Geena Davis (born January 21, 1956, Wareham, Massachusetts, U.S.) is an American actress who was skilled at comedic roles and brought charm and likability to eccentric characters.
Davis studied drama at New England College and later at Boston University’s College of Fine Arts, from which she graduated in 1979; she also worked in summer stock theatre. She then moved to New York City, where she initially found work waiting tables in restaurants. She became a lingerie model with the Zoli modeling agency and made her feature film debut in a bit part in the comedy Tootsie (1982). Davis was cast as a research assistant for an irascible talk show host played by Dabney Coleman in the short-lived (1983–84) television comedy Buffalo Bill. She went on to play guest roles in other TV series, including a recurring part in 1984 and 1986 as an inept housekeeper in the sitcom Family Ties, and she played the title character in the unsuccessful sitcom Sara (1985). Davis also appeared in the box office failures Fletch, with Chevy Chase, and Transylvania 6-5000, with Jeff Goldblum (both 1985), before her breakthrough role opposite Goldblum in David Cronenberg’s horror film The Fly (1986).
In 1988 Davis co-starred with Alec Baldwin, Michael Keaton, and Winona Ryder and portrayed a recently deceased bride in Tim Burton’s Beetlejuice, a manicurist who befriends three extraterrestrials in Earth Girls Are Easy, and a flamboyant and free-spirited dog trainer who breaks through the emotional reserve of a depressed travel writer played by William Hurt in The Accidental Tourist, based on a novel by Anne Tyler. Davis’s performance in the latter earned her an Academy Award for best supporting actress. She later played opposite Bill Murray in the heist comedy Quick Change (1990). Davis was perhaps most widely known for her performance as Thelma, an emotionally abused housewife who finds joy in acting on her own behalf, in the feminist road movie Thelma & Louise (1991; with Susan Sarandon). Both Davis and Sarandon were nominated for the best actress Oscar for their work. Davis also won notice for her turn as catcher Dottie Hinson in Penny Marshall’s A League of Their Own (1992). Davis’s subsequent movies were generally less significant.

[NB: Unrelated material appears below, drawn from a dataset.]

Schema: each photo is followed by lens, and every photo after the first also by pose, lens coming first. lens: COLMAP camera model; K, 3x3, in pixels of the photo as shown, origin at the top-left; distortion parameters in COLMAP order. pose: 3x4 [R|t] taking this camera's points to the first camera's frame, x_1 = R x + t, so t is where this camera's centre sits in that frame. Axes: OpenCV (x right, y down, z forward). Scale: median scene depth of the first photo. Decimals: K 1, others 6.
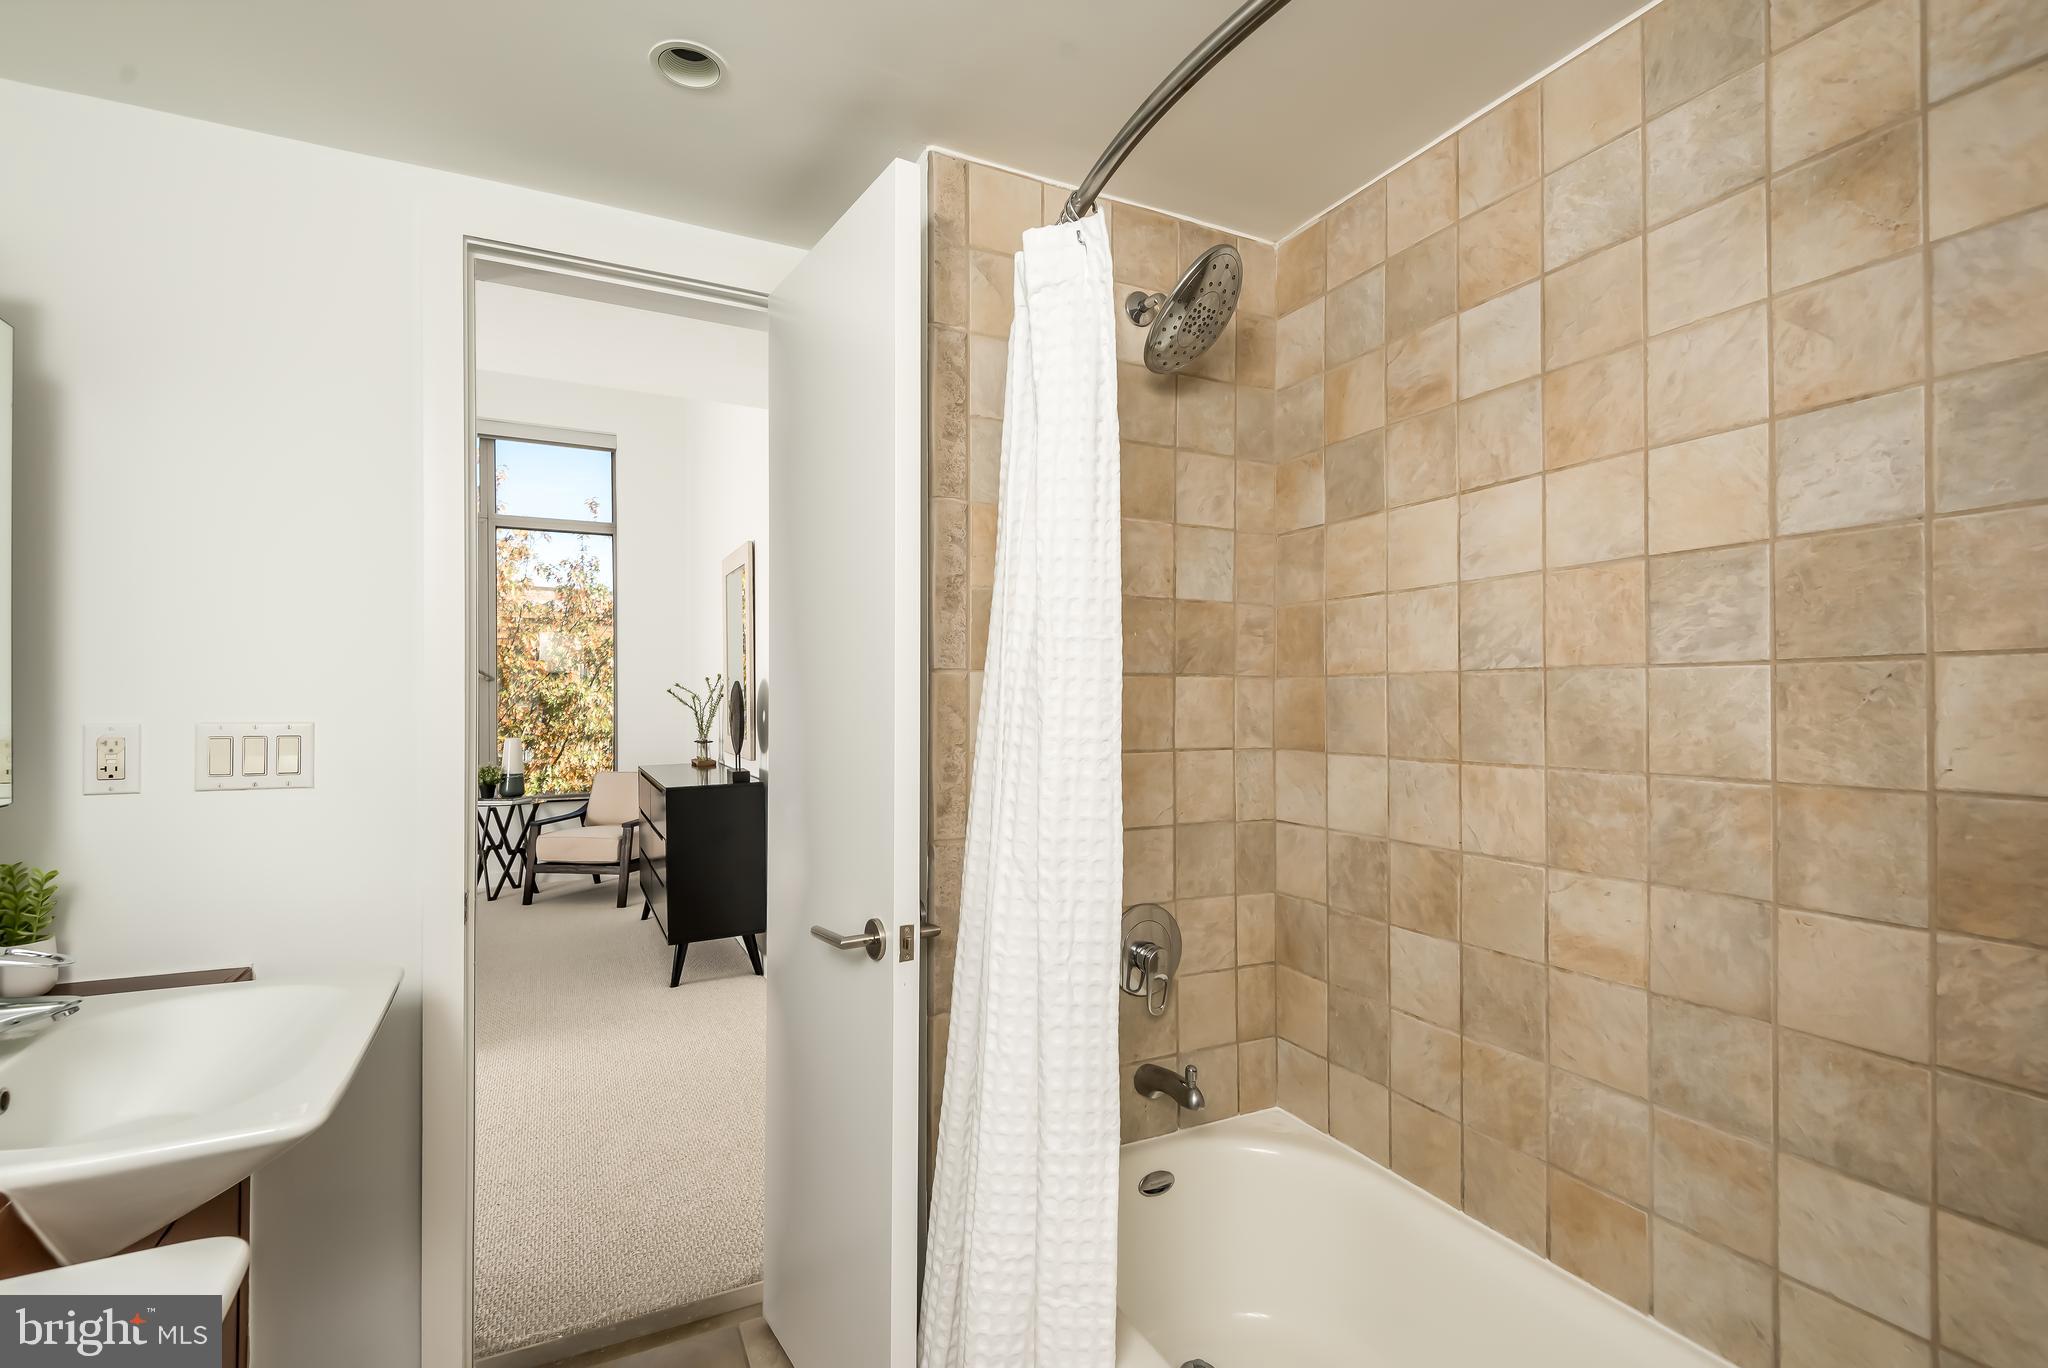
lens RADIAL K [[918.8, 0, 1024.0], [0, 918.8, 689.8], [0, 0, 1]] dist [0.015890, -0.013636]
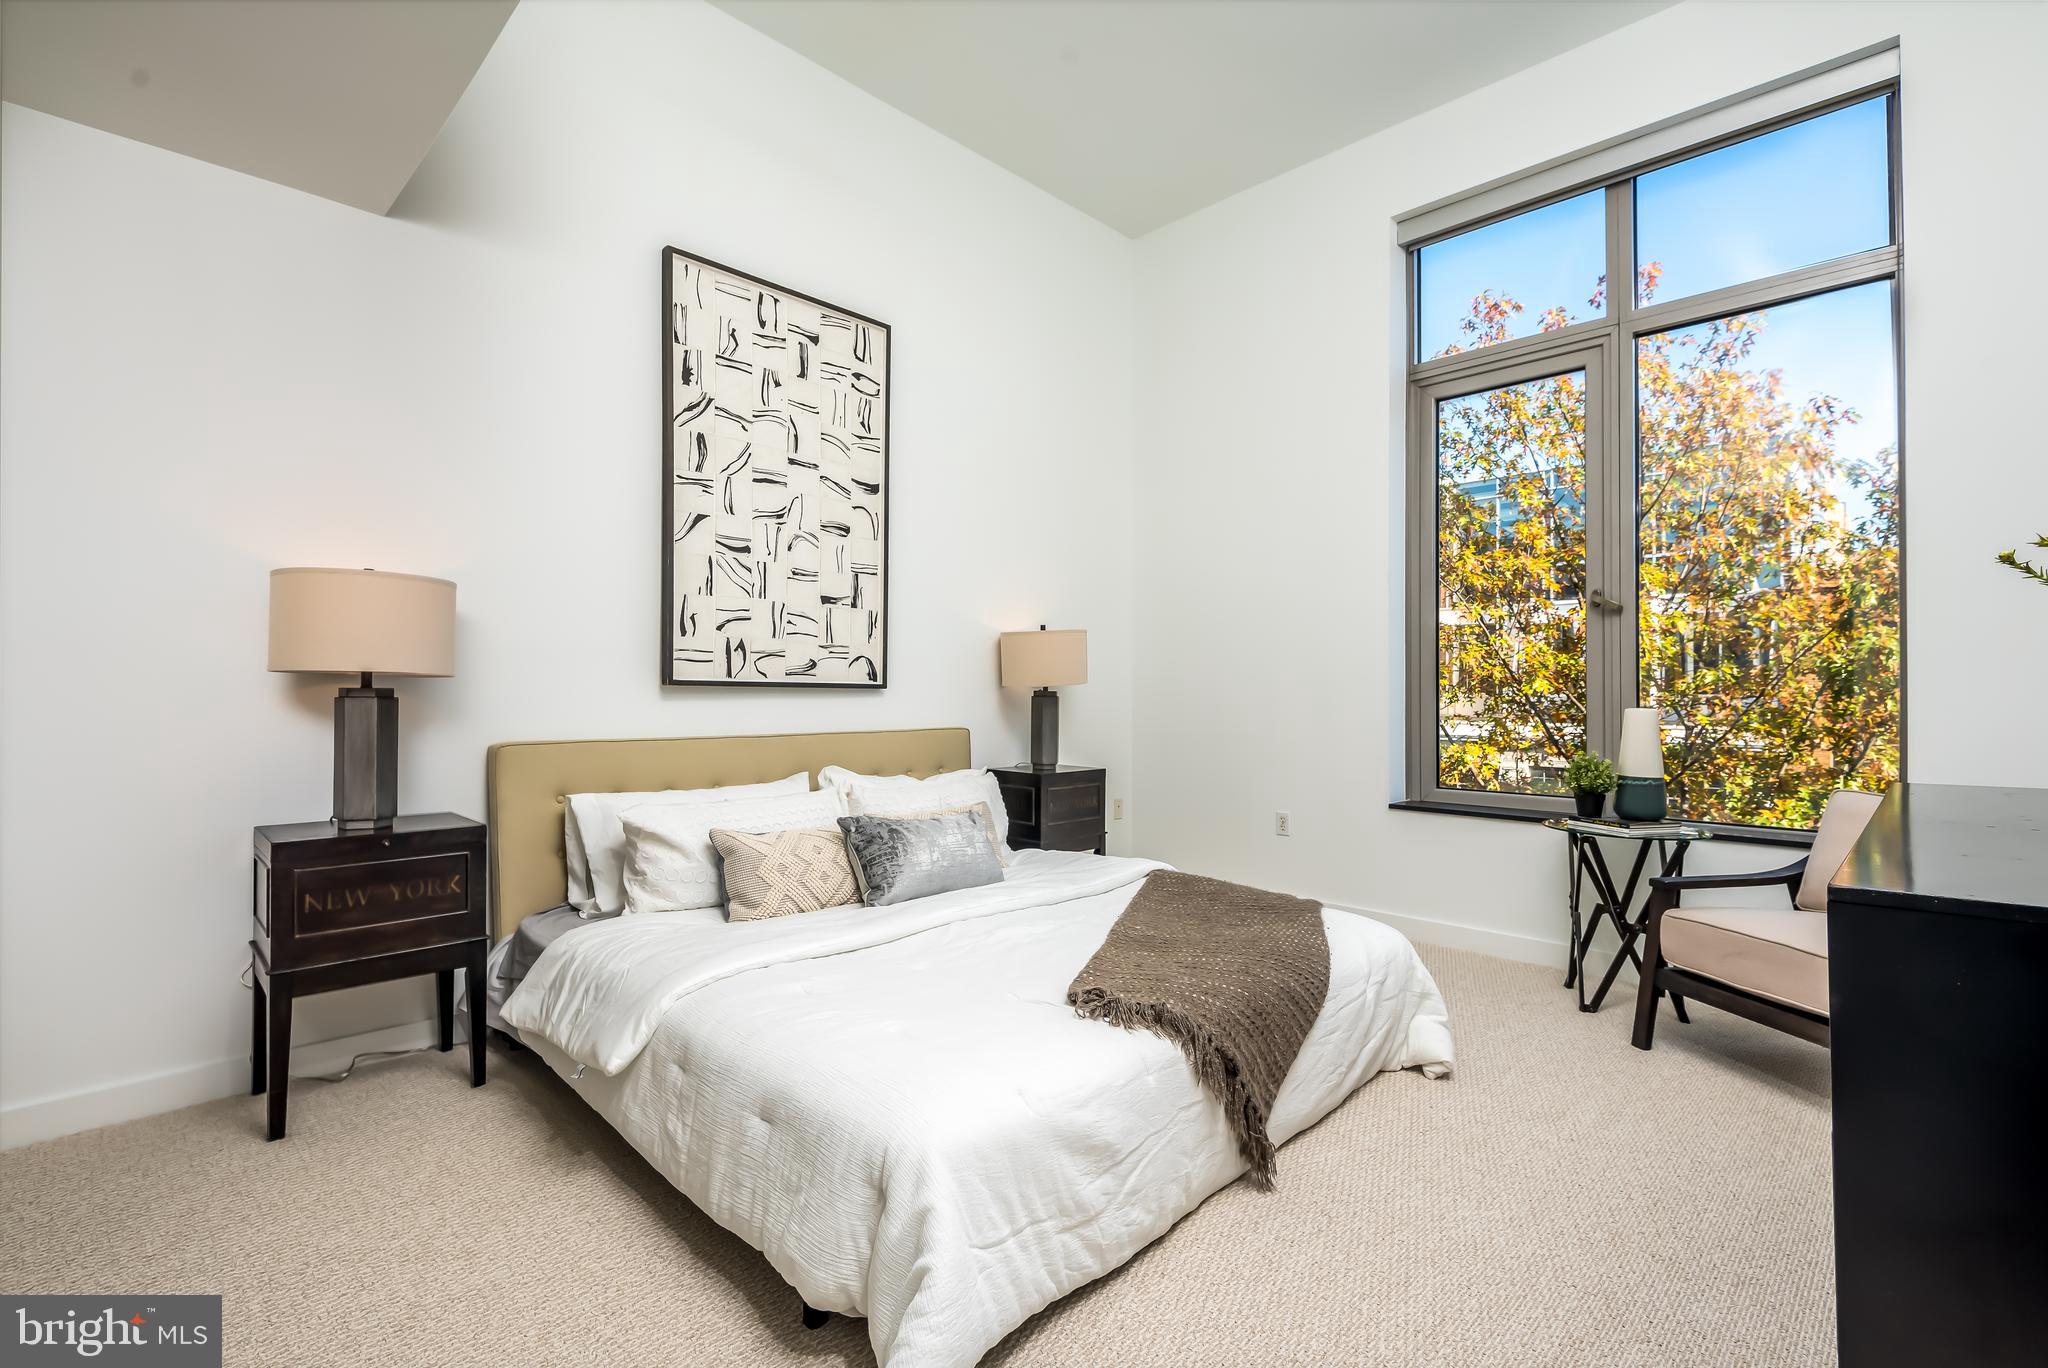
lens RADIAL K [[918.8, 0, 1031.2], [0, 918.8, 679.3], [0, 0, 1]] dist [0.015890, -0.013636]
pose [[0.305438, -0.006853, -0.952187, -0.159565], [0.006264, 0.999967, -0.005188, 0.035901], [0.952191, -0.004380, 0.305470, 0.507072]]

She starred in the 2000–01 TV sitcom The Geena Davis Show and as President Mackenzie Allen in the 2005–06 TV drama Commander in Chief, for which she won a 2006 Golden Globe Award. Davis was also a cast member (2014–18) on the medical drama Grey’s Anatomy, and she appeared (2016) in the horror series The Exorcist. In addition, she appeared in the third season (2019) of GLOW, about female wrestlers.
Davis was also a well-known activist off of the screen. In 2004 she founded the Geena Davis Institute on Gender in Media, an organization that highlights and seeks to correct gender imbalance and to challenge demeaning stereotypes within the entertainment media. The institute partnered with the UN women’s agency and the Rockefeller Foundation to produce (2014) the first international study of gender images in movies. In addition, Davis was named the UN special envoy for women and girls in information and communications technology in 2012.